Exercise goal |
List every state senator and state representative that the passage below on Mahoning Valley economic development names as part of the state delegation.

The timing of this lookback is important. It comes on the heels of an intense election cycle. Now it’s time to move as quickly as possible from politics to policy, and we’ll do that by strengthening this economic development team even more.
We will partner closer than ever with our state elected delegation, with whom we have already forged a strong working relationship to develop economic policies favorable to the Mahoning Valley. All of our election night winners – state Sens. Al Cutrona and Sandra O’Brien, as well as state Reps. Monica Robb Blasdale, Tex Fischer, Lauren McNally, Dave Thomas and Nick Santucci – form a cohesive, bipartisan delegation dedicated to helping us move forward.
We will partner closer than ever with our new county commissioners – Tony Bernard and Rick Hernandez in Trumbull County and Geno DiFabio in Mahoning County – who we are confident will blend in nicely with their incumbent, bipartisan counterparts to continue supporting Valley Vision.
The Regional Chamber will do its part.
Along with our partners, like Eastgate, we will continue to make talent expansion our top priority by growing the population through our retain, return and receive three-pronged approach. We will continue to make increasing housing inventory our No. 2 priority.

Data under study |
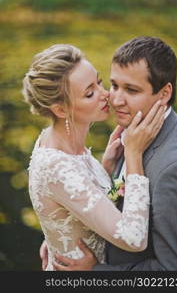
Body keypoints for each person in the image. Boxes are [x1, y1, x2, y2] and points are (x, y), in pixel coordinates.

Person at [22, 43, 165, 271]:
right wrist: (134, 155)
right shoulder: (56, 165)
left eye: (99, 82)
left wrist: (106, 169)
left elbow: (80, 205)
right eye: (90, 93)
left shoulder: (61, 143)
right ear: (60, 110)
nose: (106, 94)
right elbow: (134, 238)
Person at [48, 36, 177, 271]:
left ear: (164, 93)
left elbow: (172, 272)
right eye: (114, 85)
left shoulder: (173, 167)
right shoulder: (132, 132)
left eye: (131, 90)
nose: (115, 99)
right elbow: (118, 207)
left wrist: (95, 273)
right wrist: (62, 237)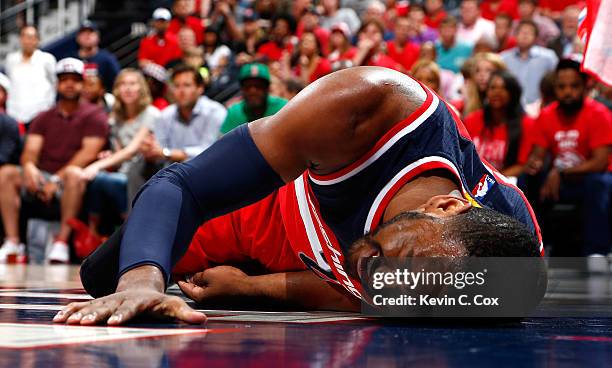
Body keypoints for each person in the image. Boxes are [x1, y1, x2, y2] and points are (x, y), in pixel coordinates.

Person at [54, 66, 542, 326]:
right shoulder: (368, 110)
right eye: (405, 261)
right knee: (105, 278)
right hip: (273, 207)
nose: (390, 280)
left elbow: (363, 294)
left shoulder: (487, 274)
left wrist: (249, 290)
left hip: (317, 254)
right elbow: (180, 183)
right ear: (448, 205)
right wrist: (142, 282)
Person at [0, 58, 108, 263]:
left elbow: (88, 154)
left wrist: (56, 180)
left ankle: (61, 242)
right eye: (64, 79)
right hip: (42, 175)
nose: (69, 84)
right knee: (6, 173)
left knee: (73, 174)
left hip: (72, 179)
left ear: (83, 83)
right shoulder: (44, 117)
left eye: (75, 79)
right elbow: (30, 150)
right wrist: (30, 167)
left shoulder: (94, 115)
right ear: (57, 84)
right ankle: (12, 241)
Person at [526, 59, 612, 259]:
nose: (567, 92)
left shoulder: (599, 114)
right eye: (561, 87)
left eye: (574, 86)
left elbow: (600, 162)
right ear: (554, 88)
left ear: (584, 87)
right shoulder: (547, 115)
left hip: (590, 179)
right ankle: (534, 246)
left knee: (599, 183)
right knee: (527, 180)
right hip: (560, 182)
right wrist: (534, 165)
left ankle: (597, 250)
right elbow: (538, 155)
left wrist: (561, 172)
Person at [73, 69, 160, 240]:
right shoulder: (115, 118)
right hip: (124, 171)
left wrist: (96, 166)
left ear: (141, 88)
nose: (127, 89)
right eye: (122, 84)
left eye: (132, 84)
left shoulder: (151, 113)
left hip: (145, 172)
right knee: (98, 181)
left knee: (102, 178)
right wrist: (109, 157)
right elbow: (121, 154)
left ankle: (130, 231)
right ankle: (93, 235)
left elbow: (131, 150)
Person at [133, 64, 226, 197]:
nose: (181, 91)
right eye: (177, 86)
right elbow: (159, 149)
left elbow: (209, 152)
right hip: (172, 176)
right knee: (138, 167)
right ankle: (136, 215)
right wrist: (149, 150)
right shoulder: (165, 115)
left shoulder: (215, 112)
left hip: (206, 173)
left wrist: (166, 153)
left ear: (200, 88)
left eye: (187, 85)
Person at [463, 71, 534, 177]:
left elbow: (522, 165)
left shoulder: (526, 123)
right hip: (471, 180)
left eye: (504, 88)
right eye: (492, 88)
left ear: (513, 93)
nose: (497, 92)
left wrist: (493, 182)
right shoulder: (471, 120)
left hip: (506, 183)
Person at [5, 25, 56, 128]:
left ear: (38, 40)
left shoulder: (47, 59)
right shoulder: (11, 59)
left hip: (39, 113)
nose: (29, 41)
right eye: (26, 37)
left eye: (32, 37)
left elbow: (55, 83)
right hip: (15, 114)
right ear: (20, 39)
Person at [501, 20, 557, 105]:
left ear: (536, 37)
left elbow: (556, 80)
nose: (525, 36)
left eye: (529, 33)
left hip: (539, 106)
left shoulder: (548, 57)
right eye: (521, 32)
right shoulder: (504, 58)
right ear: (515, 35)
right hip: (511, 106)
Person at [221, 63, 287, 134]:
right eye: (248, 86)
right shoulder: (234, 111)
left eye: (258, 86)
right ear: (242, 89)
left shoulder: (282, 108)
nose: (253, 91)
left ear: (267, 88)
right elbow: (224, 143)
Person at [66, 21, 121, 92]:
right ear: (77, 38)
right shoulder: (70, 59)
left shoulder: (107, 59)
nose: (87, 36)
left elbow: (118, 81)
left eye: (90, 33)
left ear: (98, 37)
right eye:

Result of the exercise |
State Sen. Al Cutrona, State Sen. Sandra O’Brien, State Rep. Monica Robb Blasdale, State Rep. Tex Fischer, State Rep. Lauren McNally, State Rep. Dave Thomas, State Rep. Nick Santucci